(Records for the exercise begins)
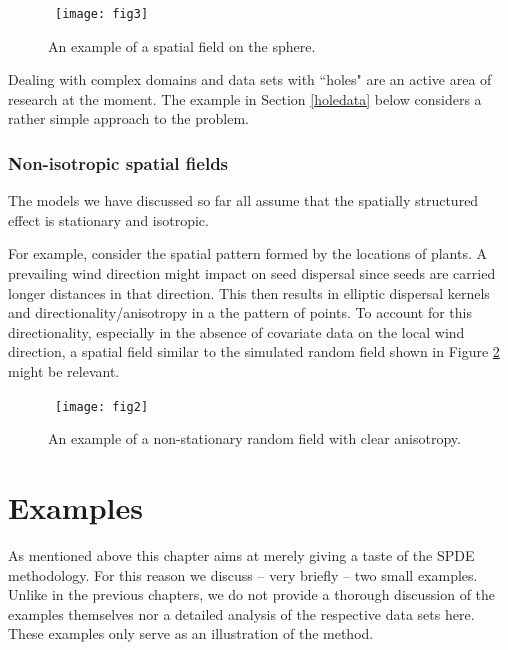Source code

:\begin{figure}[t]
  \centering
   \mbox{
\texttt{[image: fig3]}
}
\caption{An example of a spatial field on the sphere. \label{sphere}}
\end{figure}

Dealing with complex domains and data sets with ``holes" are an active area of research at the moment. The example in Section \ref{holedata} below considers a rather simple approach to the problem.

\subsubsection{Non-isotropic spatial fields}
The models we have discussed so far all assume that the spatially structured effect is stationary and isotropic. 

For example, consider the spatial pattern formed by the locations of plants. A prevailing wind direction might impact on seed dispersal since seeds are carried longer distances in that direction. This then results in elliptic dispersal kernels and  directionality/anisotropy in a the pattern of points. To account for this directionality, especially in the absence of covariate data on the local wind direction, a spatial field similar to the simulated random field shown in Figure \ref{non-stat} might be relevant.


\begin{figure}[t]
  \centering
   \mbox{
\texttt{[image: fig2]}
}
\caption{An example of a non-stationary random field with clear anisotropy. \label{non-stat}}
\end{figure}


\section{Examples}\label{spdeexamples}
As mentioned above this chapter aims at merely giving a taste of the SPDE methodology. For this reason we discuss -- very briefly  -- two small examples. Unlike in the previous chapters, we do not provide a thorough discussion of the examples themselves nor a detailed analysis of the respective data sets here. These examples  only serve as an illustration of the method.

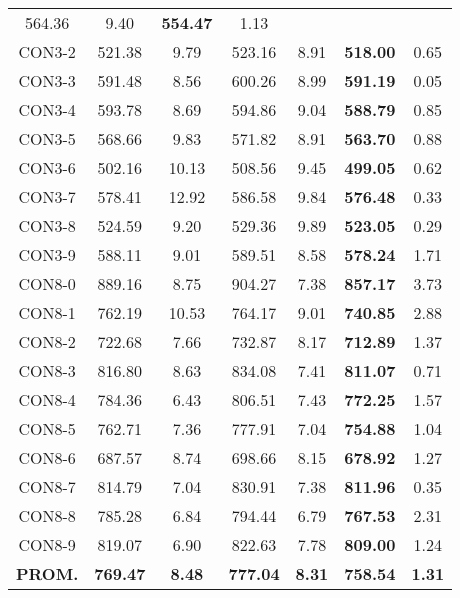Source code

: \begin{table}[ht]
\begin{tabular}{c c c c c c c}
564.36 & 9.40 & \bf{554.47} & 
1.13\\CON3-2 & 521.38 & 9.79 & 
523.16 & 8.91 & \bf{518.00} & 
0.65\\CON3-3 & 591.48 & 8.56 & 
600.26 & 8.99 & \bf{591.19} & 
0.05\\CON3-4 & 593.78 & 8.69 & 
594.86 & 9.04 & \bf{588.79} & 
0.85\\CON3-5 & 568.66 & 9.83 & 
571.82 & 8.91 & \bf{563.70} & 
0.88\\CON3-6 & 502.16 & 10.13 & 
508.56 & 9.45 & \bf{499.05} & 
0.62\\CON3-7 & 578.41 & 12.92 & 
586.58 & 9.84 & \bf{576.48} & 
0.33\\CON3-8 & 524.59 & 9.20 & 
529.36 & 9.89 & \bf{523.05} & 
0.29\\CON3-9 & 588.11 & 9.01 & 
589.51 & 8.58 & \bf{578.24} & 
1.71\\CON8-0 & 889.16 & 8.75 & 
904.27 & 7.38 & \bf{857.17} & 
3.73\\CON8-1 & 762.19 & 10.53 & 
764.17 & 9.01 & \bf{740.85} & 
2.88\\CON8-2 & 722.68 & 7.66 & 
732.87 & 8.17 & \bf{712.89} & 
1.37\\CON8-3 & 816.80 & 8.63 & 
834.08 & 7.41 & \bf{811.07} & 
0.71\\CON8-4 & 784.36 & 6.43 & 
806.51 & 7.43 & \bf{772.25} & 
1.57\\CON8-5 & 762.71 & 7.36 & 
777.91 & 7.04 & \bf{754.88} & 
1.04\\CON8-6 & 687.57 & 8.74 & 
698.66 & 8.15 & \bf{678.92} & 
1.27\\CON8-7 & 814.79 & 7.04 & 
830.91 & 7.38 & \bf{811.96} & 
0.35\\CON8-8 & 785.28 & 6.84 & 
794.44 & 6.79 & \bf{767.53} & 
2.31\\CON8-9 & 819.07 & 6.90 & 
822.63 & 7.78 & \bf{809.00} & 
1.24\\\bf{PROM.} & 
\bf{769.47} & \bf{8.48} & \bf{777.04} & \bf{8.31} & \bf{758.54} & \bf{1.31}\\[1ex]\hline
\end{tabular}
\label{table:nonlin}
\end{table} \clearpage
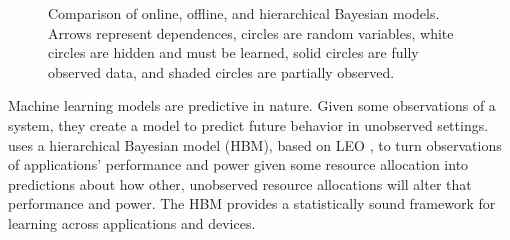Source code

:\begin{figure}

  \caption{ Comparison of online, offline, and hierarchical Bayesian
    models.  Arrows represent dependences, circles are random
    variables, white circles are hidden and must be learned, solid
    circles are fully observed data, and shaded circles are partially
    observed.}
\label{fig:learning-models}
\end{figure}

Machine learning models are predictive in nature.  Given some
observations of a system, they create a model to predict future
behavior in unobserved settings. \SYSTEM{} uses a hierarchical
Bayesian model (HBM), based on LEO \cite{LEO}, to turn observations of
applications' performance and power given some resource allocation
into predictions about how other, unobserved resource allocations will
alter that performance and power.  The HBM provides a statistically
sound framework for learning across applications and devices.

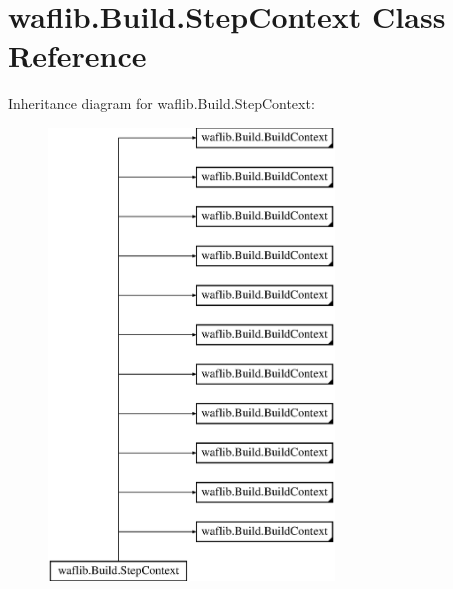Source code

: \hypertarget{classwaflib_1_1_build_1_1_step_context}{}\section{waflib.\+Build.\+Step\+Context Class Reference}
\label{classwaflib_1_1_build_1_1_step_context}
Inheritance diagram for waflib.\+Build.\+Step\+Context\+:\begin{figure}[H]
\begin{center}
\leavevmode
\includegraphics[height=12.000000cm]{classwaflib_1_1_build_1_1_step_context}
\end{center}
\end{figure}
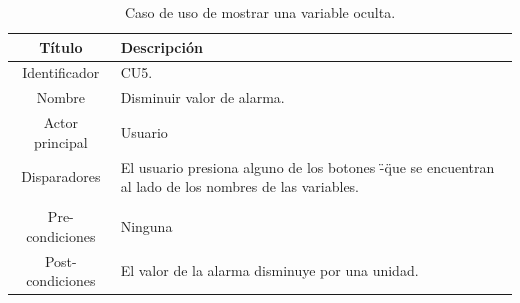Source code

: \begin{table}[htpb]
	\centering
	\caption{Caso de uso de mostrar una variable oculta.}
	\centering
	\begin{tabular}{c p{}}    
		\toprule
		\textbf{Título }     & \textbf{Descripción} \\
		\midrule
		Identificador		&	CU5. \\
		Nombre				& 	Disminuir valor de alarma. \\
		Actor principal		&   Usuario \\
		Disparadores		&   El usuario presiona alguno de los botones \"-\" que se encuentran al lado de los nombres de las variables. \\
\\
		Pre-condiciones		&   Ninguna \\
		Post-condiciones	&   El valor de la alarma disminuye por una unidad.\\
		\bottomrule
	\end{tabular}
\label{tab:caso-decrementar}
\end{table}

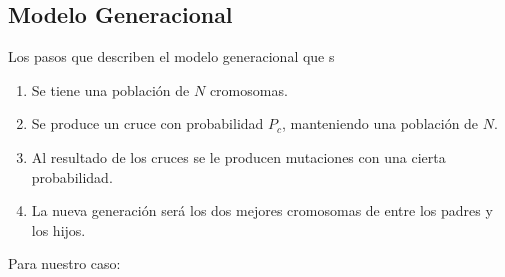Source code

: 
\subsection{Modelo Generacional}  

Los pasos que describen el modelo generacional que s
\begin{enumerate}
    \item Se tiene una población de $N$ cromosomas. 
    \item Se produce un cruce con probabilidad $P_c$, manteniendo una población de $N$.
    \item Al resultado de los cruces se le producen mutaciones con una cierta probabilidad. 
    \item La nueva generación será los dos mejores cromosomas de entre los padres y los hijos. 
\end{enumerate}


Para nuestro caso: 
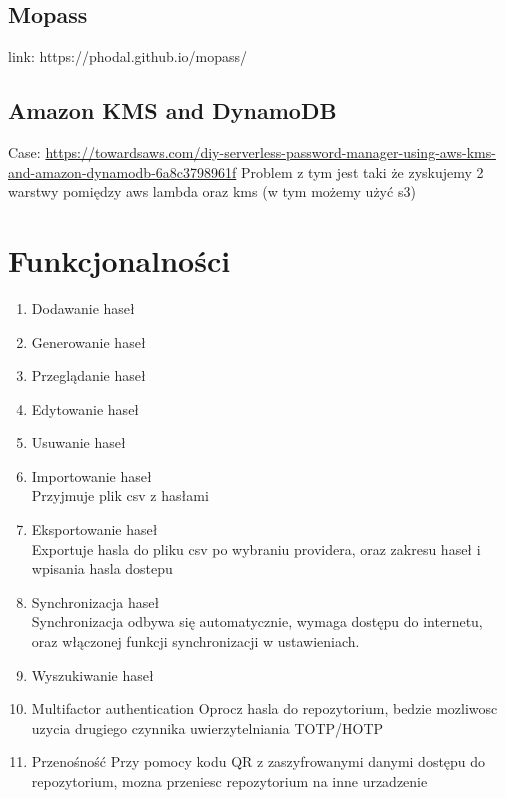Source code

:\documentclass[11pt, a4paper]{article}
\begin{document}
\subsection{Mopass}
link: https://phodal.github.io/mopass/


\subsection{Amazon KMS and DynamoDB}
Case: \url{https://towardsaws.com/diy-serverless-password-manager-using-aws-kms-and-amazon-dynamodb-6a8c3798961f}
Problem z tym jest taki że zyskujemy 2 warstwy pomiędzy aws lambda oraz kms (w tym możemy użyć s3)


\section{Funkcjonalności}
\begin{enumerate}
    \item Dodawanie haseł
    \item Generowanie haseł
    \item Przeglądanie haseł
    \item Edytowanie haseł
    \item Usuwanie haseł
    \item Importowanie haseł \\
    Przyjmuje plik csv z hasłami
    \item Eksportowanie haseł \\
    Exportuje hasla do pliku csv po wybraniu providera, oraz zakresu haseł i wpisania hasla dostepu
    \item Synchronizacja haseł \\
    Synchronizacja odbywa się automatycznie, wymaga dostępu do internetu, oraz włączonej funkcji synchronizacji w ustawieniach.
    \item Wyszukiwanie haseł
    \item Multifactor authentication
    Oprocz hasla do repozytorium, bedzie mozliwosc uzycia drugiego czynnika uwierzytelniania TOTP/HOTP
    \item Przenośność
    Przy pomocy kodu QR z zaszyfrowanymi danymi dostępu do repozytorium, mozna przeniesc repozytorium na inne urzadzenie 
\end{enumerate}
\end{document}
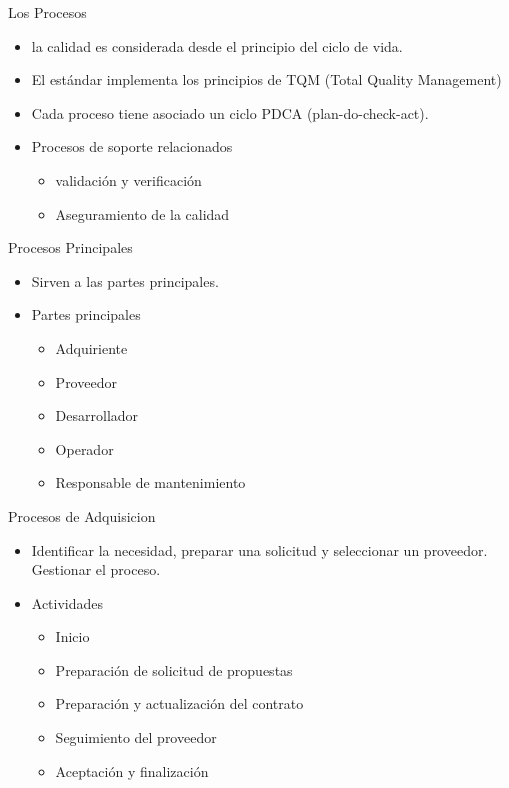 \documentclass{beamer}
\begin{document}
			\begin{frame}{Los Procesos}
				\begin{itemize}
					\item la calidad es considerada desde el principio del ciclo de vida.
					\item El estándar implementa los principios de TQM (Total Quality Management)
					\item Cada proceso tiene asociado un ciclo PDCA (plan-do-check-act).
					\item Procesos de soporte relacionados
					\begin{itemize}
						\item validación y verificación 
						\item Aseguramiento de la calidad
					\end{itemize}
				\end{itemize}
			\end{frame}
			
			\begin{frame}{Procesos Principales}
				\begin{itemize}
					\item Sirven a las partes principales.
					\item Partes principales
					\begin{itemize}
						\item Adquiriente
						\item Proveedor
						\item Desarrollador
						\item Operador
						\item Responsable de mantenimiento
					\end{itemize}
				\end{itemize}
			\end{frame}
			
			\begin{frame}{Procesos de Adquisicion}
				\begin{itemize}
					\item Identificar la necesidad, preparar una solicitud y seleccionar un proveedor. Gestionar el proceso. 
					\item Actividades
					\begin{itemize}
						\item Inicio
						\item Preparación de solicitud de propuestas
						\item Preparación y actualización del contrato
						\item Seguimiento del proveedor
						\item Aceptación y finalización
					\end{itemize}
				\end{itemize}
			\end{frame}
			
\end{document}
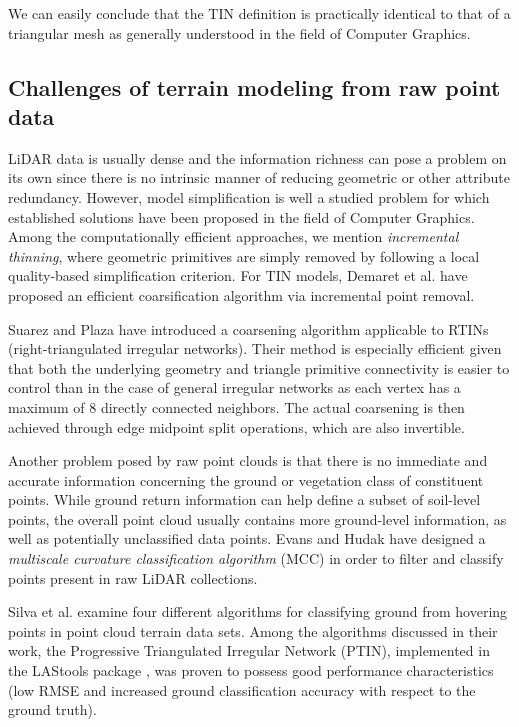 \documentclass[graybox]{svmult}
\begin{document}
We can easily conclude that the TIN definition is practically identical to that of a triangular mesh as generally understood in the field of Computer Graphics.


\subsection{Challenges of terrain modeling from raw point data}
LiDAR data is usually dense and the information richness can pose a problem on its own since there is no intrinsic manner of reducing geometric or other attribute redundancy.
However, model simplification is well a studied problem for which established solutions have been proposed in the field of Computer Graphics. Among the computationally efficient
approaches, we mention \emph{incremental thinning}, where geometric primitives are simply removed by following a local quality-based simplification criterion. For TIN models,
Demaret et al. \cite{Demaret2005} have proposed an efficient coarsification algorithm via incremental point removal.

Suarez and Plaza \cite{Suarez2009} have introduced a coarsening algorithm applicable to RTINs (right-triangulated irregular networks). Their method is especially efficient
given that both the underlying geometry and triangle primitive connectivity is easier to control than in the case of general irregular networks as each vertex has a maximum of
8 directly connected neighbors. The actual coarsening is then achieved through edge midpoint split operations, which are also invertible.

Another problem posed by raw point clouds is that there is no immediate and accurate information concerning the ground or vegetation class of constituent points.
While ground return information can help define a subset of soil-level points, the overall point cloud usually contains more ground-level information, as well as potentially
unclassified data points.
Evans and Hudak \cite{Evans2007} have designed a \emph{multiscale curvature classification algorithm} (MCC) in order to filter and classify points present in raw LiDAR collections.

Silva et al. \cite{Silva2018} examine four different algorithms for classifying ground from hovering points in point cloud terrain data sets. Among the algorithms discussed 
in their work, the Progressive Triangulated Irregular Network (PTIN), implemented in the LAStools package \cite{Isenburg2015}, was proven to possess good performance characteristics
(low RMSE and increased ground classification accuracy with respect to the ground truth). 
\end{document}
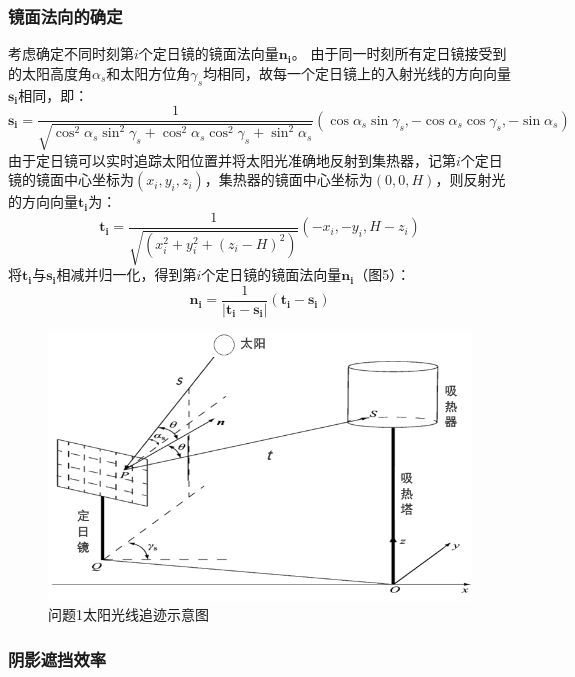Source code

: \documentclass{article}
\numberwithin{equation}{subsection}
\begin{document}
\subsubsection{镜面法向的确定}
考虑确定不同时刻第$i$个定日镜的镜面法向量$\bm{n_i}$。
由于同一时刻所有定日镜接受到的太阳高度角$\alpha_s$和太阳方位角$\gamma_s$均相同，故每一个定日镜上的入射光线的方向向量$\bm{s_i}$相同，即：
\begin{equation}
    \bm{s_i}=\frac{1}{\sqrt{\cos^2 \alpha_s \sin^2 \gamma_s+\cos^2 \alpha_s \cos^2 \gamma_s+\sin^2 \alpha_s}}\left(
        \cos \alpha_s \sin \gamma_s ,
        -\cos \alpha_s \cos \gamma_s ,
        -\sin \alpha_s\right)
\end{equation}
由于定日镜可以实时追踪太阳位置并将太阳光准确地反射到集热器，记第$i$个定日镜的镜面中心坐标为$(x_i,y_i,z_i)$，集热器的镜面中心坐标为$(0,0,H)$，则反射光的方向向量$\bm{t_i}$为：
\begin{equation}
    \bm{t_i}=\frac{1}{\sqrt{(x_i^2+y_i^2+(z_i-H)^2)}}\left(
        -x_i,-y_i,H-z_i\right)
\end{equation}
将$\bm{t_i}$与$\bm{s_i}$相减并归一化，得到第$i$个定日镜的镜面法向量$\bm{n_i}$（图5）：
\begin{equation}
    \bm{n_i}=\frac{1}{|\bm{t_i}-\bm{s_i}|}\left(\bm{t_i}-\bm{s_i}\right)
\end{equation}
\begin{figure}[H]
    \centering
    \includegraphics[scale=0.45]{问题1-1光线反射示意图.png}
    \caption{问题1太阳光线追迹示意图}
\end{figure}

\subsubsection{阴影遮挡效率}
\end{document}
(Records for the exercise ends)
- Exercise aim
Each line from the first line of the records through the line containing "The models we" must be reproduced exactly, with both ends included and all pictures omitted; nothing else belongs in the answer.

- Answer
Source code

:\begin{figure}[t]
  \centering
   \mbox{
\texttt{[image: fig3]}
}
\caption{An example of a spatial field on the sphere. \label{sphere}}
\end{figure}

Dealing with complex domains and data sets with ``holes" are an active area of research at the moment. The example in Section \ref{holedata} below considers a rather simple approach to the problem.

\subsubsection{Non-isotropic spatial fields}
The models we have discussed so far all assume that the spatially structured effect is stationary and isotropic. 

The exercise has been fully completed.